▶ _EXERCISE OBJECTIVE_: Reproduce the following lines in full, substituting "Lyon" for every occurrence of "Paris" and leaving all other text unchanged.

▶ _Page-level text extractions_:
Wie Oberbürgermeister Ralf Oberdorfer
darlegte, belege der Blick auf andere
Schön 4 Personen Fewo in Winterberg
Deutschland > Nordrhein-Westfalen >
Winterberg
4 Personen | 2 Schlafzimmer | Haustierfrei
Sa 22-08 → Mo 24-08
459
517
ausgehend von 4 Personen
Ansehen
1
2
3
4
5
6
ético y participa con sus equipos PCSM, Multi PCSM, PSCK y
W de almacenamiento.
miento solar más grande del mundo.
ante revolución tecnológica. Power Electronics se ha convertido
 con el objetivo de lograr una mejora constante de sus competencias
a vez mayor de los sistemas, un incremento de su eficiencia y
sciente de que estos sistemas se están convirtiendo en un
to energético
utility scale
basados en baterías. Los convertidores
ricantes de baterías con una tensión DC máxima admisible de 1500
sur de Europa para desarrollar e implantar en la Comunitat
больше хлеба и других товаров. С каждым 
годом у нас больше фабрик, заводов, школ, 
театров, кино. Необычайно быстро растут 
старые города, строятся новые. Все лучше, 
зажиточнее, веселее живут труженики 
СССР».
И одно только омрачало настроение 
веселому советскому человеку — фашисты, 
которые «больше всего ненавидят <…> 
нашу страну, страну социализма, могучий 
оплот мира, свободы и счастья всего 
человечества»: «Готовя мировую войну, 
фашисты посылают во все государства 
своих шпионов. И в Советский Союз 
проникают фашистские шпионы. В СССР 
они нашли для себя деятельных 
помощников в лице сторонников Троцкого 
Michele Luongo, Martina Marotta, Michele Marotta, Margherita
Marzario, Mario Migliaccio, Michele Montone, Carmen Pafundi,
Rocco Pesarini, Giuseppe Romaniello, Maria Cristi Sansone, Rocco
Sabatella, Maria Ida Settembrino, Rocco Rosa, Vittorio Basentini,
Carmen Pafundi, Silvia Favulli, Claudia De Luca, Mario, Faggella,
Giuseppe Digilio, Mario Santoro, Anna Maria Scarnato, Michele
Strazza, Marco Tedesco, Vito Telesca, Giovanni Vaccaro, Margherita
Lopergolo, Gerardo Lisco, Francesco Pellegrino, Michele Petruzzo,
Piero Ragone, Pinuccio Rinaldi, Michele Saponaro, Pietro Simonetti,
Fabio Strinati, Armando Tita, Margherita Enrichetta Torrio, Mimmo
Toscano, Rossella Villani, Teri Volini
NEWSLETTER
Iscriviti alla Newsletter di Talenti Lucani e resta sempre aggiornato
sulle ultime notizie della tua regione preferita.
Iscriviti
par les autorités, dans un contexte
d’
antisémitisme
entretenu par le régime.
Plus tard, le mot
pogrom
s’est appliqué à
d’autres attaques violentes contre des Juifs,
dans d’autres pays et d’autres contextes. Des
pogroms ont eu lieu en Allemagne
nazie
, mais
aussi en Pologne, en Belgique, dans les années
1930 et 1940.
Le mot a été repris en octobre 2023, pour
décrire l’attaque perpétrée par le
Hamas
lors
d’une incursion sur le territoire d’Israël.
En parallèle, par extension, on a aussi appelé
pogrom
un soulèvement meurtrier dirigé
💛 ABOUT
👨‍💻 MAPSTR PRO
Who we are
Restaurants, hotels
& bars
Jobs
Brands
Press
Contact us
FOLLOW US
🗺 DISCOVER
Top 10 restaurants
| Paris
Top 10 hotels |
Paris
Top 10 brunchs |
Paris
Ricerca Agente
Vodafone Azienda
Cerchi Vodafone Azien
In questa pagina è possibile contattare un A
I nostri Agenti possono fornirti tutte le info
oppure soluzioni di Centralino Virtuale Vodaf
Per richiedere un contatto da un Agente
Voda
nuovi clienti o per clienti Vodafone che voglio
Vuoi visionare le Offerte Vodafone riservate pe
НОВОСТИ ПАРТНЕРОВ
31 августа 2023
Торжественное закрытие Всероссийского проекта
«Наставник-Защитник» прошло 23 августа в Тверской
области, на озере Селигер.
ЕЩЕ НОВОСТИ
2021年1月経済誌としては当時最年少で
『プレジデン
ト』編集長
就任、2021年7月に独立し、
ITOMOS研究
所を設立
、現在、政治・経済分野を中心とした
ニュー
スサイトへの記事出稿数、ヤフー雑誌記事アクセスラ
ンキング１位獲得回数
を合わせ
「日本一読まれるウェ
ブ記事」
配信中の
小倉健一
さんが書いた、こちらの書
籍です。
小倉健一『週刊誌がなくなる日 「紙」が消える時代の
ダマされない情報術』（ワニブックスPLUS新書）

▶ _SOLUTION_:
Wie Oberbürgermeister Ralf Oberdorfer
darlegte, belege der Blick auf andere
Schön 4 Personen Fewo in Winterberg
Deutschland > Nordrhein-Westfalen >
Winterberg
4 Personen | 2 Schlafzimmer | Haustierfrei
Sa 22-08 → Mo 24-08
459
517
ausgehend von 4 Personen
Ansehen
1
2
3
4
5
6
ético y participa con sus equipos PCSM, Multi PCSM, PSCK y
W de almacenamiento.
miento solar más grande del mundo.
ante revolución tecnológica. Power Electronics se ha convertido
 con el objetivo de lograr una mejora constante de sus competencias
a vez mayor de los sistemas, un incremento de su eficiencia y
sciente de que estos sistemas se están convirtiendo en un
to energético
utility scale
basados en baterías. Los convertidores
ricantes de baterías con una tensión DC máxima admisible de 1500
sur de Europa para desarrollar e implantar en la Comunitat
больше хлеба и других товаров. С каждым 
годом у нас больше фабрик, заводов, школ, 
театров, кино. Необычайно быстро растут 
старые города, строятся новые. Все лучше, 
зажиточнее, веселее живут труженики 
СССР».
И одно только омрачало настроение 
веселому советскому человеку — фашисты, 
которые «больше всего ненавидят <…> 
нашу страну, страну социализма, могучий 
оплот мира, свободы и счастья всего 
человечества»: «Готовя мировую войну, 
фашисты посылают во все государства 
своих шпионов. И в Советский Союз 
проникают фашистские шпионы. В СССР 
они нашли для себя деятельных 
помощников в лице сторонников Троцкого 
Michele Luongo, Martina Marotta, Michele Marotta, Margherita
Marzario, Mario Migliaccio, Michele Montone, Carmen Pafundi,
Rocco Pesarini, Giuseppe Romaniello, Maria Cristi Sansone, Rocco
Sabatella, Maria Ida Settembrino, Rocco Rosa, Vittorio Basentini,
Carmen Pafundi, Silvia Favulli, Claudia De Luca, Mario, Faggella,
Giuseppe Digilio, Mario Santoro, Anna Maria Scarnato, Michele
Strazza, Marco Tedesco, Vito Telesca, Giovanni Vaccaro, Margherita
Lopergolo, Gerardo Lisco, Francesco Pellegrino, Michele Petruzzo,
Piero Ragone, Pinuccio Rinaldi, Michele Saponaro, Pietro Simonetti,
Fabio Strinati, Armando Tita, Margherita Enrichetta Torrio, Mimmo
Toscano, Rossella Villani, Teri Volini
NEWSLETTER
Iscriviti alla Newsletter di Talenti Lucani e resta sempre aggiornato
sulle ultime notizie della tua regione preferita.
Iscriviti
par les autorités, dans un contexte
d’
antisémitisme
entretenu par le régime.
Plus tard, le mot
pogrom
s’est appliqué à
d’autres attaques violentes contre des Juifs,
dans d’autres pays et d’autres contextes. Des
pogroms ont eu lieu en Allemagne
nazie
, mais
aussi en Pologne, en Belgique, dans les années
1930 et 1940.
Le mot a été repris en octobre 2023, pour
décrire l’attaque perpétrée par le
Hamas
lors
d’une incursion sur le territoire d’Israël.
En parallèle, par extension, on a aussi appelé
pogrom
un soulèvement meurtrier dirigé
💛 ABOUT
👨‍💻 MAPSTR PRO
Who we are
Restaurants, hotels
& bars
Jobs
Brands
Press
Contact us
FOLLOW US
🗺 DISCOVER
Top 10 restaurants
| Lyon
Top 10 hotels |
Lyon
Top 10 brunchs |
Lyon
Ricerca Agente
Vodafone Azienda
Cerchi Vodafone Azien
In questa pagina è possibile contattare un A
I nostri Agenti possono fornirti tutte le info
oppure soluzioni di Centralino Virtuale Vodaf
Per richiedere un contatto da un Agente
Voda
nuovi clienti o per clienti Vodafone che voglio
Vuoi visionare le Offerte Vodafone riservate pe
НОВОСТИ ПАРТНЕРОВ
31 августа 2023
Торжественное закрытие Всероссийского проекта
«Наставник-Защитник» прошло 23 августа в Тверской
области, на озере Селигер.
ЕЩЕ НОВОСТИ
2021年1月経済誌としては当時最年少で
『プレジデン
ト』編集長
就任、2021年7月に独立し、
ITOMOS研究
所を設立
、現在、政治・経済分野を中心とした
ニュー
スサイトへの記事出稿数、ヤフー雑誌記事アクセスラ
ンキング１位獲得回数
を合わせ
「日本一読まれるウェ
ブ記事」
配信中の
小倉健一
さんが書いた、こちらの書
籍です。
小倉健一『週刊誌がなくなる日 「紙」が消える時代の
ダマされない情報術』（ワニブックスPLUS新書）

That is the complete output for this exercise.